Mi è capitato molte volte di chiedermi cosa volessi dalla vita.
Le risposte sono sempre cambiate:
da piccolo volevo che piovesse un giorno si e uno no.
Quando pioveva potevo suonare il pianoforte a casa di nonna, quando c'era il sole potevo correre in bici sentendo la brezza accarezzarmi la pelle.

Il mio secondo desiderio è stato riportare in vita la nonna; da quando se ne è andata si è portata un pezzo di felicità con se, specialmente da piccolo, quando non riuscivo ancora a dare un senso concreto alla morte.

Poi tutti i miei pensieri si sono concentrati sulla nicotina e sulla droga.
Ne volevo a quantità industriali, volevo affogarci insieme a tutti i miei problemi e ai pensieri.

Uno degli ultimi desideri, (mai avrei pensato di includere una donna) era quello di rivivere in loop la notte con Dafne a New York.
Quei giorni sono stati come una pausa da tutta la merda che mi circonda; ho quasi preso in considerazione l'idea di mettere da parte New York.

Gran cazzata. Sta tutto per finire.
Starò di merda senza di lei, è l'unica che mi abbia mai fatto provare qualcosa, ed è anche l'unica persona che conosco con un cuore leale e sincero, ma sopratutto fedele a se stesso.
Con lei mi sembra di poter respirare ossigeno incontaminato, di poter avere una nuova opportunità di essere un uomo migliore.

Ma il minimo che posso fare per lei è proprio lasciarla libera di volare via.
Non posso portarle via quel bel sorriso che
le illumina l'intero volto.
Non che non risplenda già di suo, però...è un angelo in carne ed ossa.
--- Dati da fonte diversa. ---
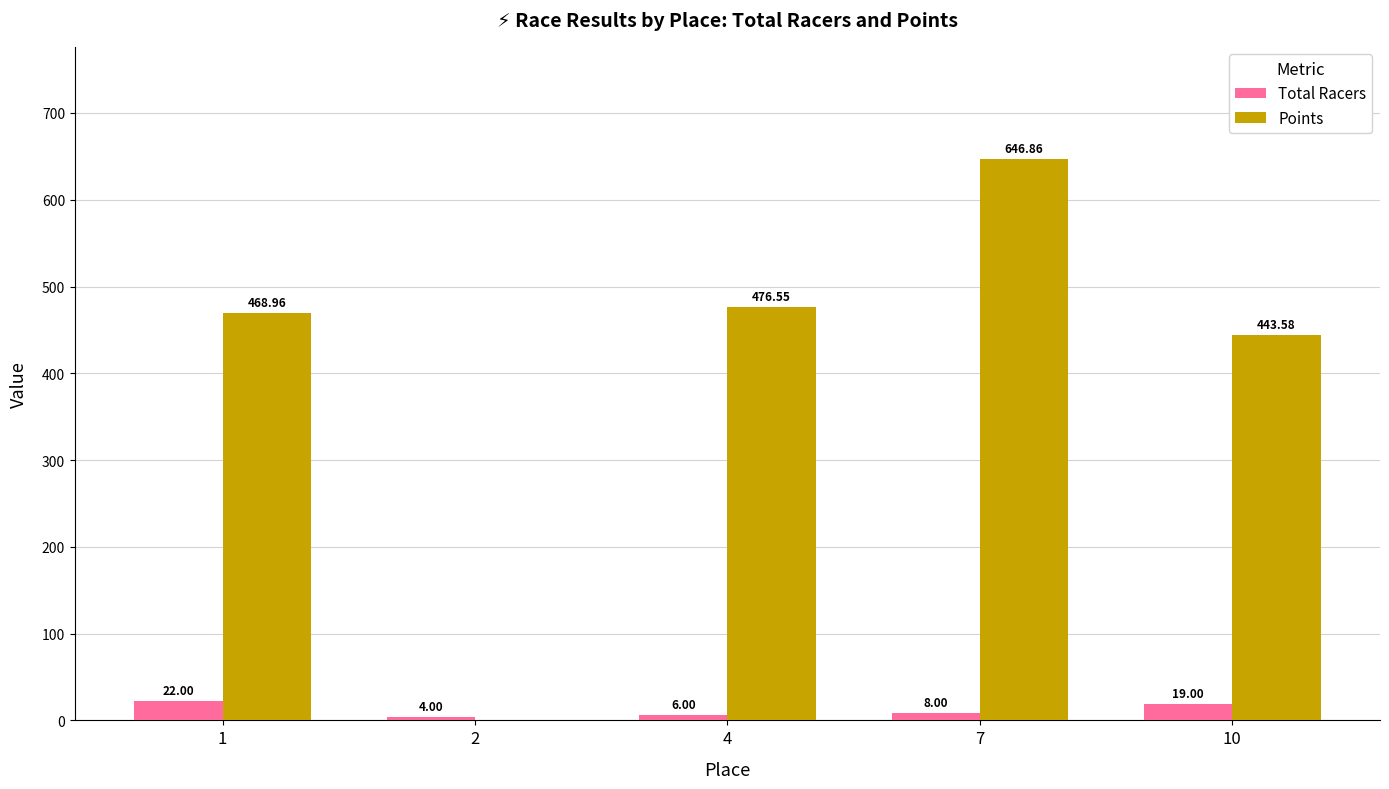

Between 4 and 10, which series saw the biggest shift?

Points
Ora però l'unica cosa che voglio è stare bene senza far star male gli altri e se questo significa lasciare tutti (compresa lei) allora è ciò che farò.

Nell'ultimo periodo l'ho praticamente ignorata e per quanto esteriormente possa sembrare naturale, ho dovuto impiegare tutte le mie forze per non toccarla, scriverle o semplicemente parlarle.
Per quanto apparentemente impossibile è necessario affinché il distacco sia il meno doloroso possibile.
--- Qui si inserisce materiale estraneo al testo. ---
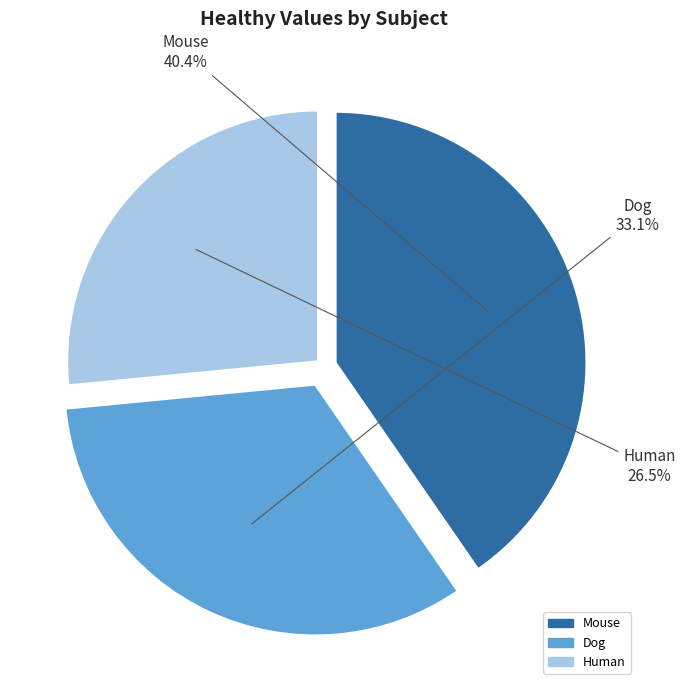

Is it true that Dog is 42% of the pie?

False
Come una droga, a piccole dosi fino a diventare indolore.

Accendo la sigaretta bruciandomi l'indice con l'accendino.
Impreco silenziosamente godendomi la brezza del mare solleticare il volto.
Credo che mi mancherà questa spiaggia nascosta, questo scoglio spigoloso ma perfetto.
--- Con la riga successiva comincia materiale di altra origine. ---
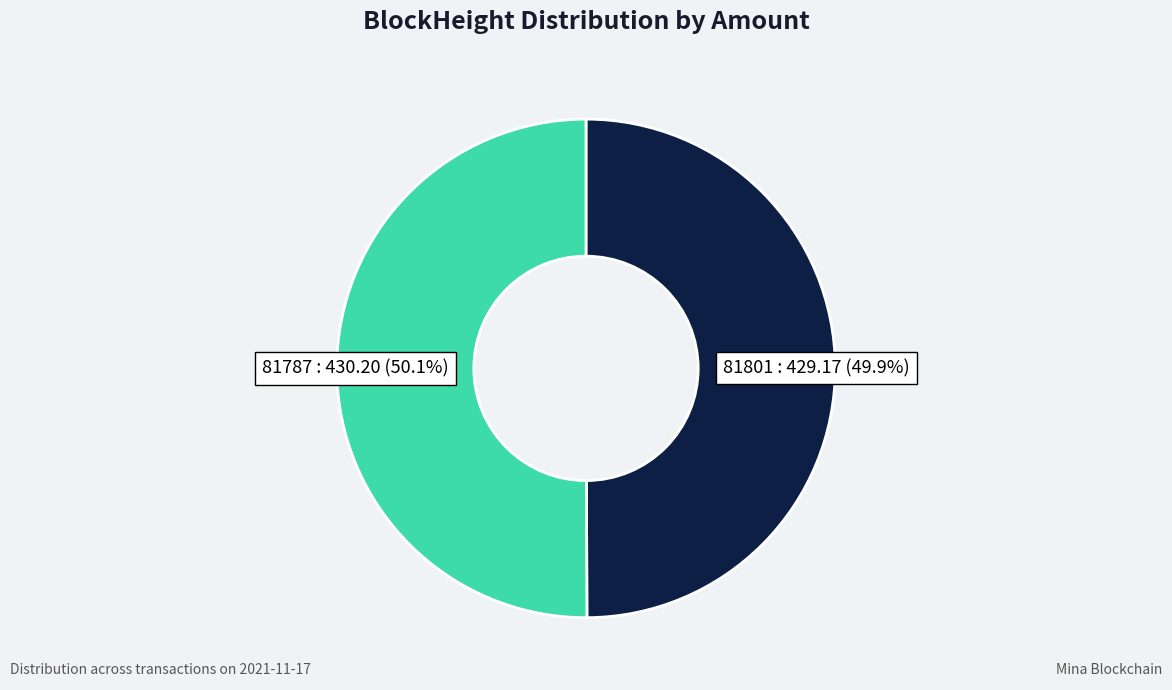

Count the number of slices in the pie.

2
Il rumore delle onde che sbattono sugli altri scogli mi culla mentre la nicotina brucia lentamente i miei polmoni dandomi quella tranquillità che non sono mai riuscito a trovare.

Mio padre sta iniziando a smontare tutti i miei attrezzi per la palestra e mia madre inizia ad inscatolare i vestiti invernali svegliandomi ogni mattina.

L'addio è sempre più imminente e credo che le cose debbano andare così.
Non mi faccio da più di un mese e mezzo e ho deciso di cogliere l'occasione per smettere del tutto; a New York...starò bene.

Anche perché sarebbero difficile procurarmela in questa stupida città: Mason e la sua famiglia sono a capo dell'intera piazza di spaccio e dopo che l'ho pestato dubito voglia vendermi qualcosa.

Non che me ne penta, lo rifarei altre mille volte se potessi.
Il solo ricordo delle parole di quel coglione su di lei mi fa stringere i pugni violentemente.

Saprà difendersi da sola?
Da questo mondo egoista e calcolatore, dalle persone che le faranno del male, dagli uomini che vorranno usarla?